Occhipinti v. Boston Ins. Co.

72 So. 2d 326, 1954 La. App. LEXIS 700
CourtLouisiana Court of Appeal
DecidedApril 26, 1954
Docket20174
StatusPublished
Cited by17 cases

This text of 72 So. 2d 326 (Occhipinti v. Boston Ins. Co.) is published on Counsel Stack Legal Research, covering Louisiana Court of Appeal primary law. Counsel Stack provides free access to over 12 million legal documents including statutes, case law, regulations, and constitutions.

Bluebook
Occhipinti v. Boston Ins. Co., 72 So. 2d 326, 1954 La. App. LEXIS 700 (La. Ct. App. 1954).

Opinion

72 So.2d 326 (1954)

OCCHIPINTI et al.
v.
BOSTON INS. CO.

No. 20174.

Court of Appeal of Louisiana, Orleans.

April 26, 1954.
Rehearing Denied May 24, 1954.

Shirley G. Wimberly, Anthony R. Occhipinti, Leo R. Wertheimer, New Orleans, for plaintiffs-appellees.

*327 Bienvenu & Culver, New Orleans, for defendant-appellant.

JANVIER, Judge.

This is one of fifteen appeals, thirteen to this Court and two to the Supreme Court, all from suits filed by the same plaintiffs against different insurance companies, each of which had issued to the plaintiffs a policy of fire and windstorm insurance on a building owned by them in which a fire occurred on August 1, 1951. The face amount of the several policies totaled $70,000. Plaintiffs, claiming that the building was so badly damaged as to constitute a total loss, claim of each company the total face amount of the policy issued by it.

The plaintiffs, in addition to the amount claimed on the fire loss, claim from each company the unearned portion of an additional premium which had been paid for what is termed "Premium Insurance," the meaning of which term we shall later explain.

Plaintiffs also claim penalties and attorneys' fees, basing this claim on the charge that the refusal of each company to pay the full amount of the policy was arbitrary and capricious and without probable cause, and that accordingly defendant became liable for such penalty and fees because of the provisions of LSA-R.S. 22:658.

This defendant, and the defendants in the other suits, conceding that the building sustained very substantial damage, declare that the loss cannot be considered as total and maintain that substantial portions of it, which could have formed part of a repaired building, remain intact, and that therefore the building could be repaired and that plaintiffs are entitled to recover only what would have been the cost of making the repairs.

In the alternative, the defendant here and the defendants in the other suits maintain that, even if the loss should be considered as total, they, under their policy provisions, acting together, had the right to reconstruct the building as it was before the fire, and that in either of two situations,—the cost to repair it in the one case, or the cost to reconstruct it in the other case, would have been far less than the amount of the total loss which plaintiffs are claiming.

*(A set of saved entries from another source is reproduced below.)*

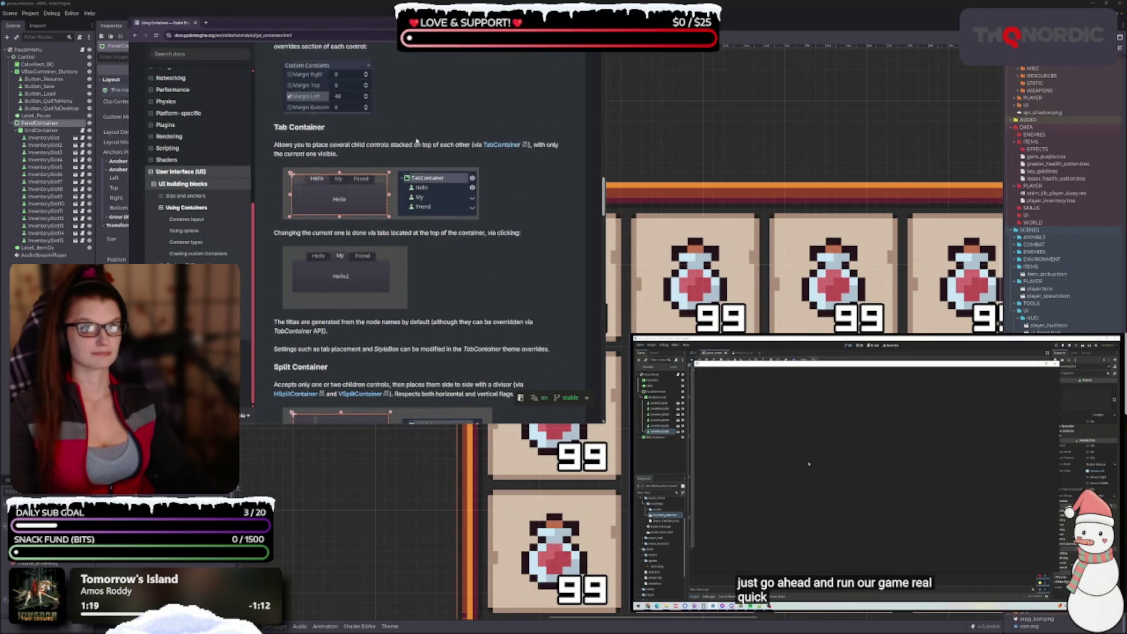
mouse_move(390, 26)
mouse_down()
mouse_move(360, 81)
mouse_move(0, 88)
mouse_up()
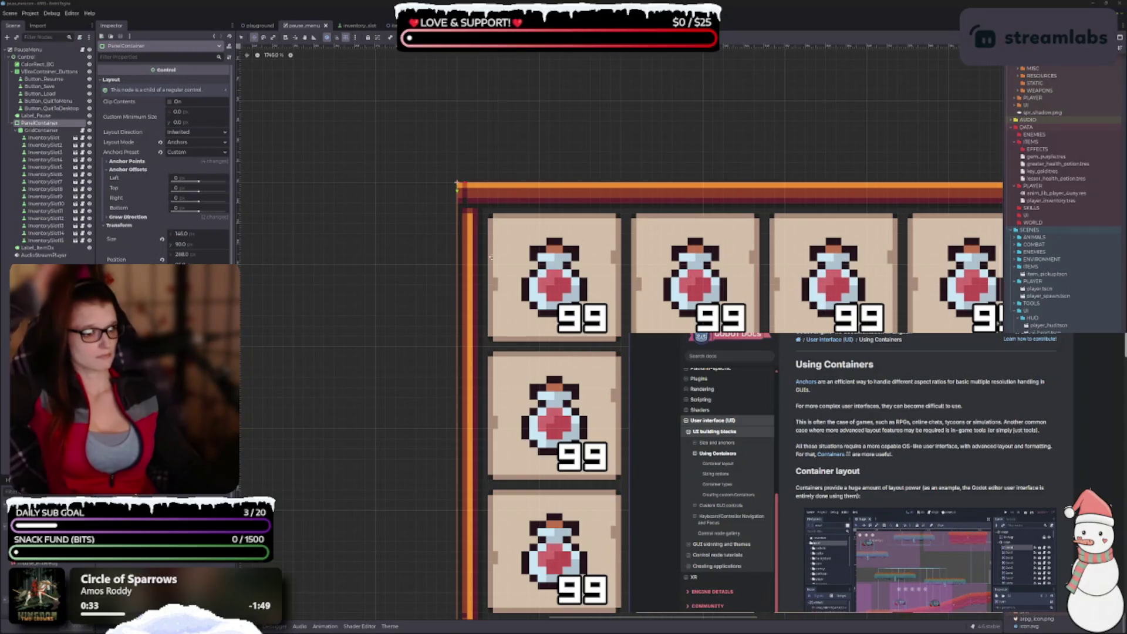
Centre and zoom the canvas on the inventory PanelContainer's potion grid.
key(shift+f)
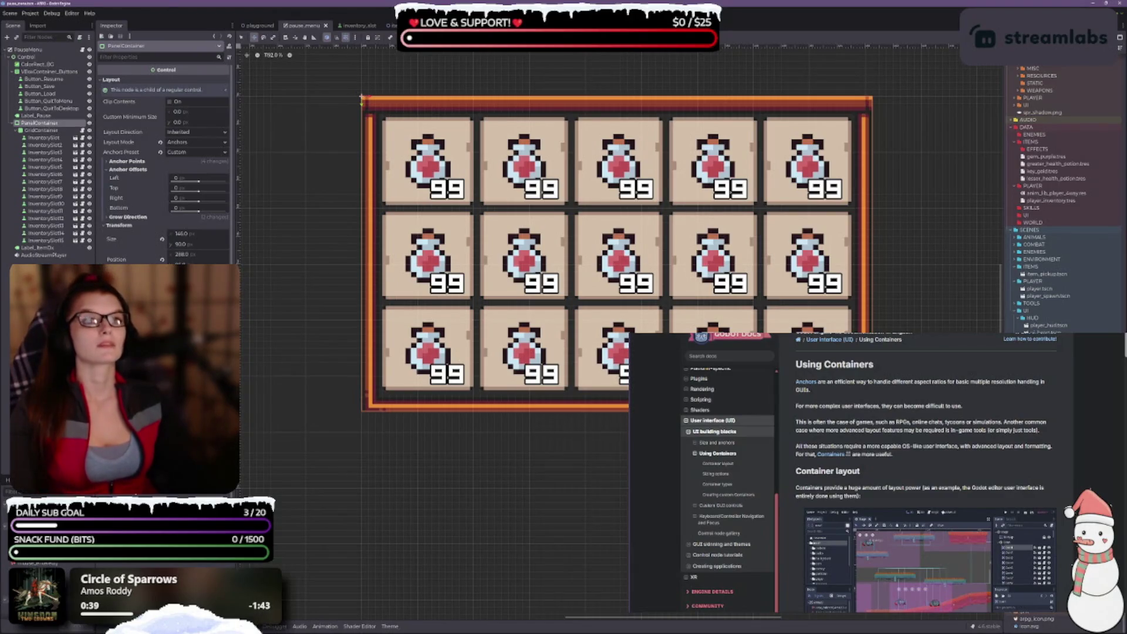
scroll(905, 486, down, 3)
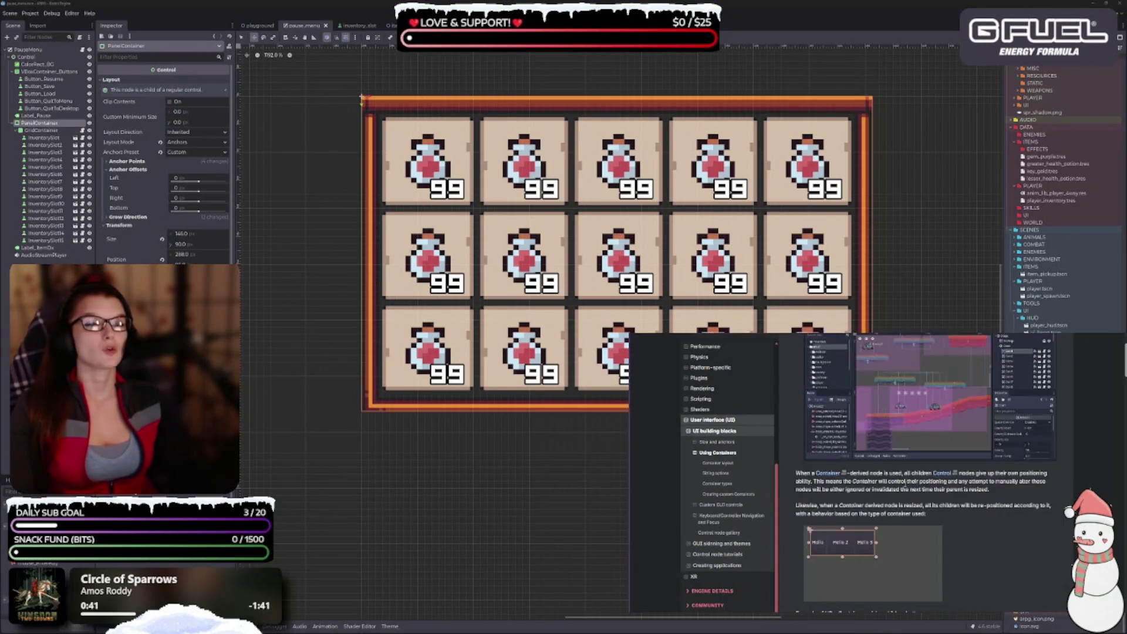
scroll(905, 486, down, 2)
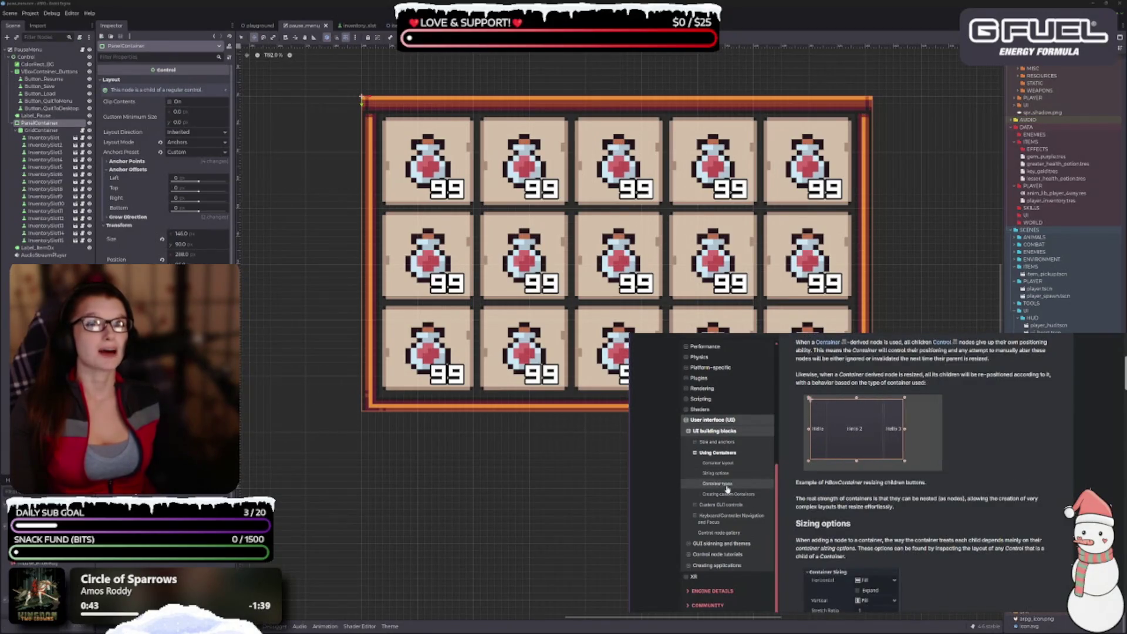
scroll(930, 551, down, 8)
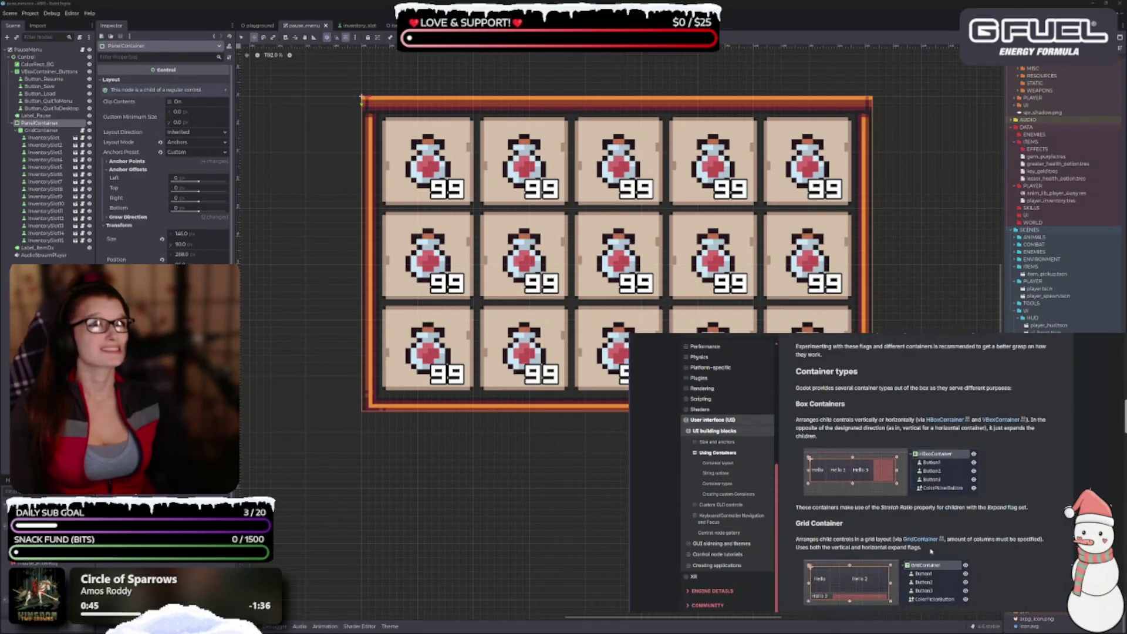
scroll(954, 526, down, 10)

The fifteen defendant companies in this and the other cases secured from certain contractors bids for the placing of the building back into the condition in which it was before the fire. One of these bids, though not the lowest, was $54,209, and defendants paid to plaintiffs this amount, each paying its pro rata share based on the total amount of all the policies, and agreed that the plaintiffs, by accepting this amount, might still retain the right to sue each of the companies for the total face of its policy. In addition to the total amount paid to plaintiff by all of the fifteen insurers, they also paid $3,383.34, which they say represented the value of the unearned portions of the extra premium which had been charged for what is known as "Premium Insurance."

The policy issued by Boston Insurance Company was in the sum of $3,500, and the premiums which were paid on this policy and which were insured under its premium insurance provisions were $263.20. The pro rata of the defendant, Boston Insurance Company, which was paid by it to plaintiffs, amounted to $2,710.45 on the fire loss and $167.68 on premium insurance, making a total paid by this company of $2,878.13.

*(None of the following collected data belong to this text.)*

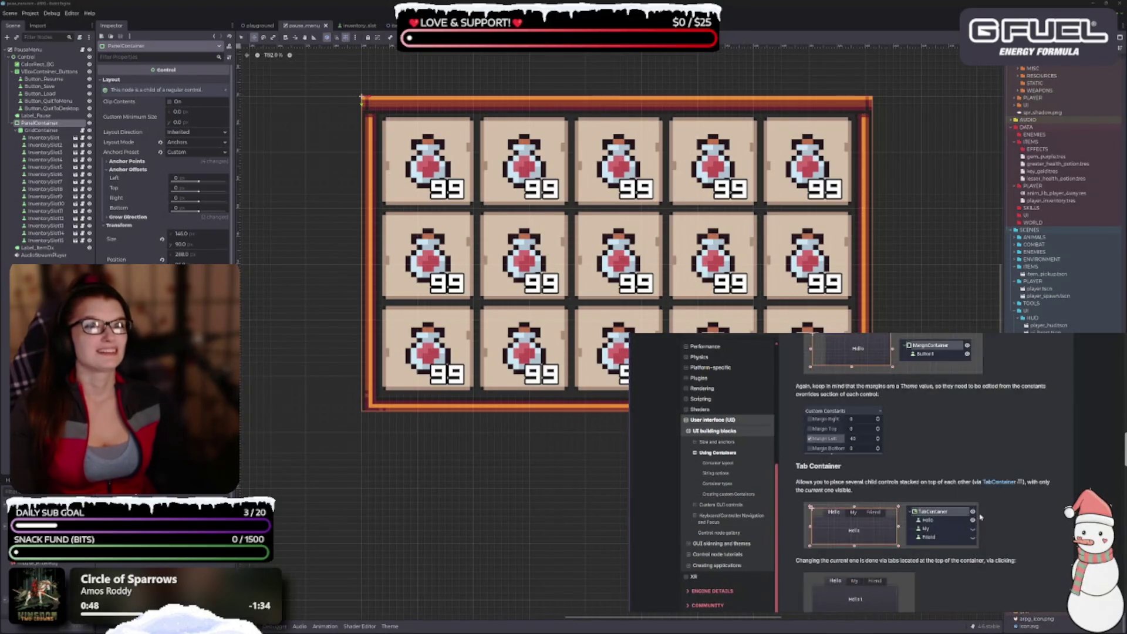
scroll(591, 461, down, 5)
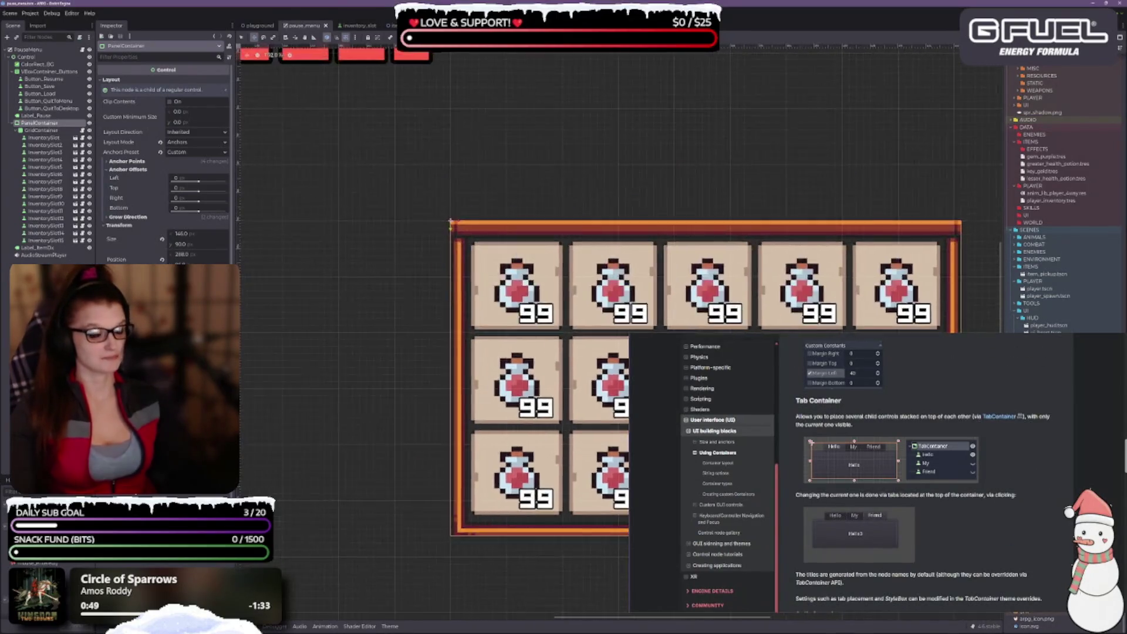
scroll(566, 382, down, 3)
scroll(596, 372, up, 6)
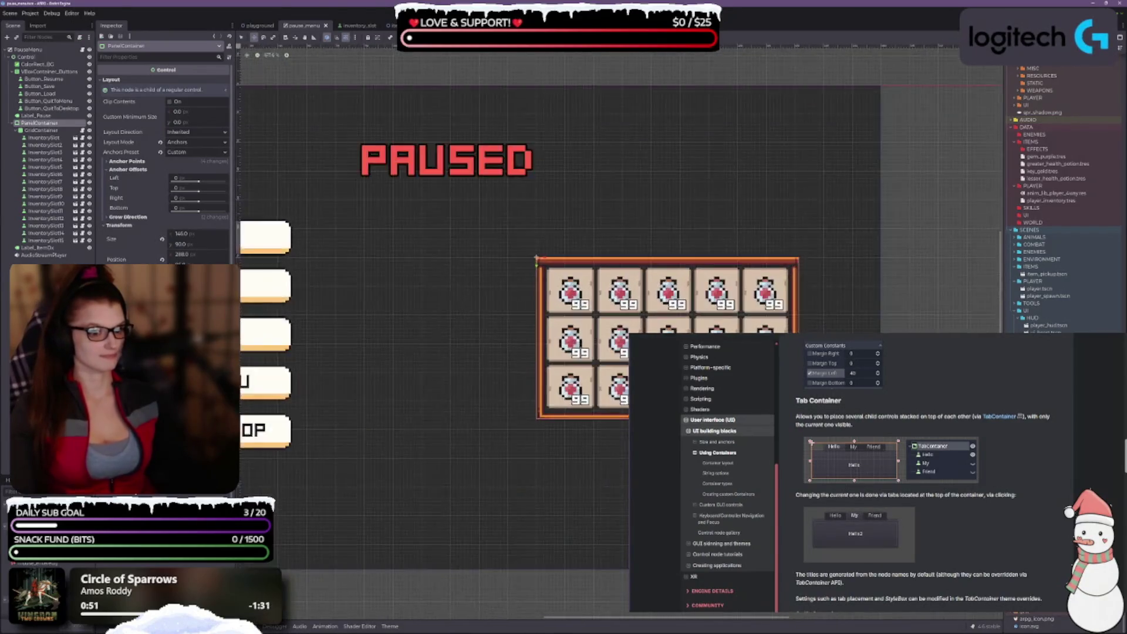
scroll(568, 171, down, 2)
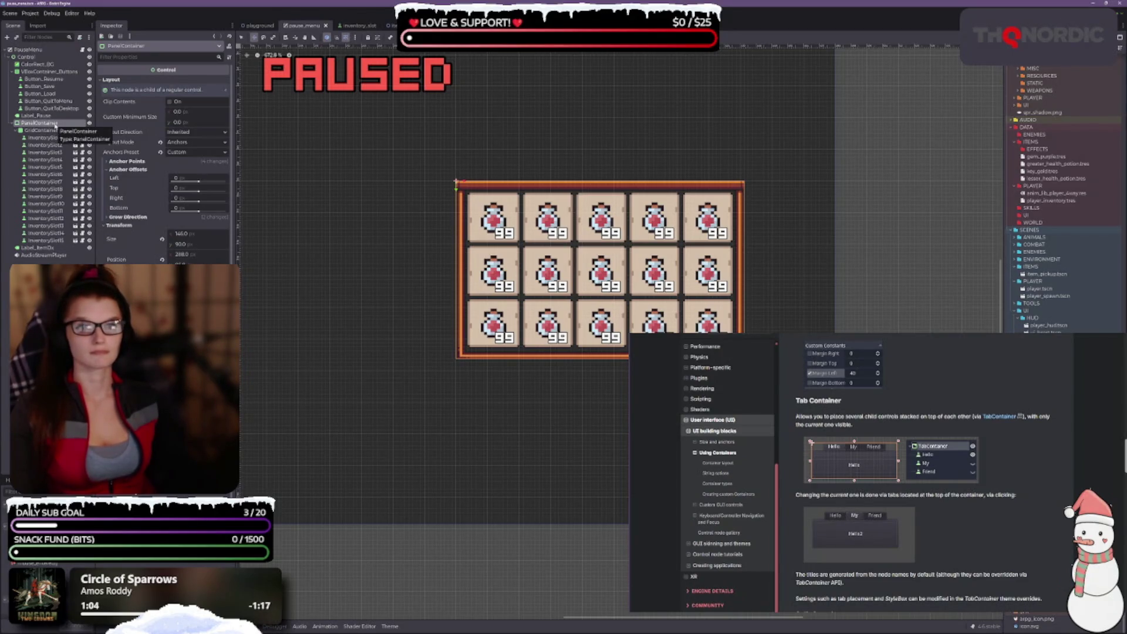
Collapse the VBoxContainer_Buttons branch in the scene tree and select the Control node.
right_click(39, 125)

Plaintiffs, claiming that, as a matter of fact, the defendant here is additionally liable for $789.55 on the fire loss and $74.63 for returned premium insurance, has brought suit against this defendant for those two amounts, or a total of $864.18, and has also claimed a penalty of twelve per cent for failure to make payment promptly, and five per cent interest on both principal and penalty, and for attorneys' fees of twenty-five per cent on both principal and penalty, and all costs.

From a judgment in favor of plaintiffs as prayed for defendant has appealed suspensively.

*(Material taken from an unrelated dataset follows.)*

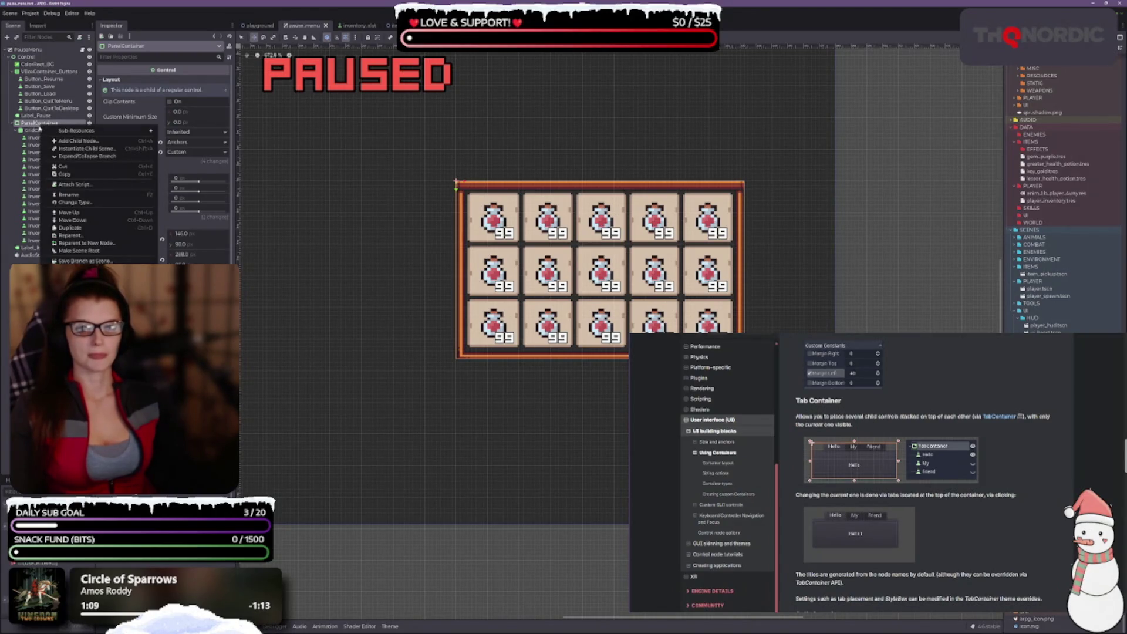
click(36, 156)
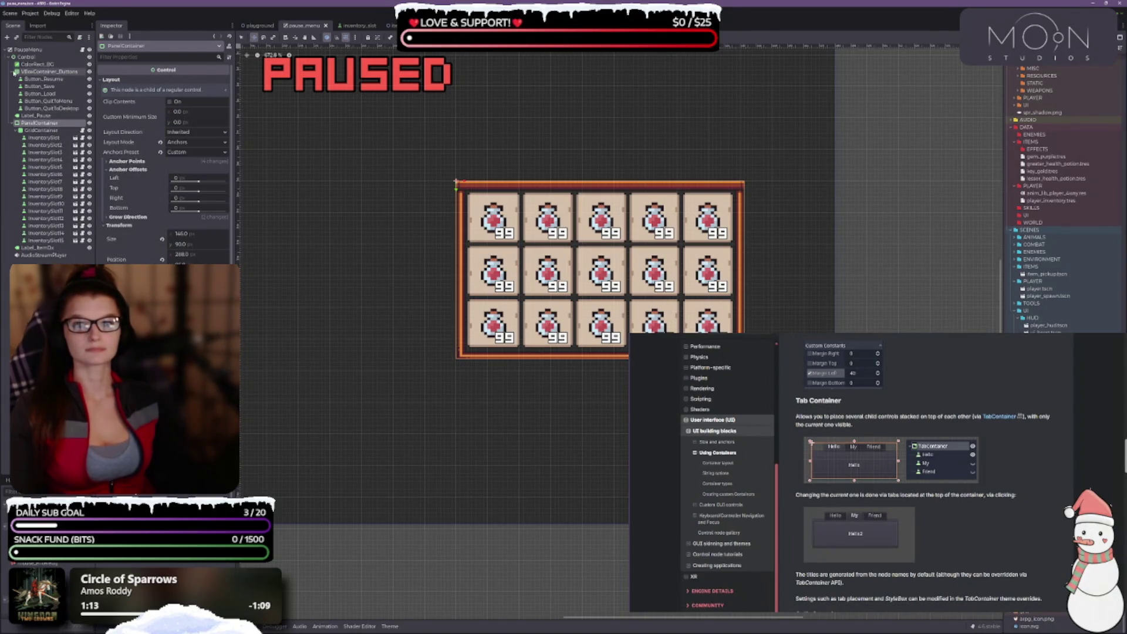
click(13, 71)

*328 The first question to be considered is whether the loss sustained by plaintiffs should be considered as total, because if it was not, then plaintiffs are not entitled to recover the full face amount of each policy and their recovery from each company must be limited to that company's pro rata share of the amount which would be necessary to restore the building to its former condition.

Just what constitutes a total loss is an interesting and much litigated question. Counsel for plaintiffs rely upon three decisions, two by the Supreme Court of Louisiana, and one by this Court, and they say that if the legal conclusions reached in those cases be applied to the facts here, it must be held that, as a matter of law, a total loss was sustained by plaintiffs. These cases are: Monteleone v. Royal Insurance Company, 47 La.Ann. 1563, 18 So. 472, 56 L.R.A. 784; Hart v. North British & Mercantile Ins. Co., 182 La. 551, 162 So. 177, and Mix v. Royal Exchange Assur. Co., La. App., 54 So.2d 355.

In his reasons for judgment, the Judge of the Twenty-fourth Judicial District Court, Division "B", obviously referred to these three decisions when he said:

"The defendants cited several cases of courts of other states, several of which enumerate the principal directly opposite that adopted by the courts of this State in its interpretation of the meaning of the phrase `constructive total loss'. Therefore, the Court must follow the interpretation of our own appellate courts which the Court believes to be the most logical, * * *."

Counsel for defendants insist that they do not contend that the Louisiana decisions cited reach conclusions different from those reached in other jurisdictions, and that, as a matter of fact, when the facts which appear in each of those three cases are carefully analyzed, it will be seen that in each of them the facts justified the conclusion that, in each, there was a total loss.

Counsel point to the fact that in the Monteleone case, supra [47 La.Ann. 1563, 18 So. 475], the Court stated that "A total loss may be claimed though the walls of a building stand, and the elements that composed it be not entirely consumed.'" The Court then said:

"`The insurer, taking a risk on an old, and in this instance an insecure building, incurs the obligation to pay for a total loss if the injuries by the fire, combined with antecedent defects, make repairs impracticable.'"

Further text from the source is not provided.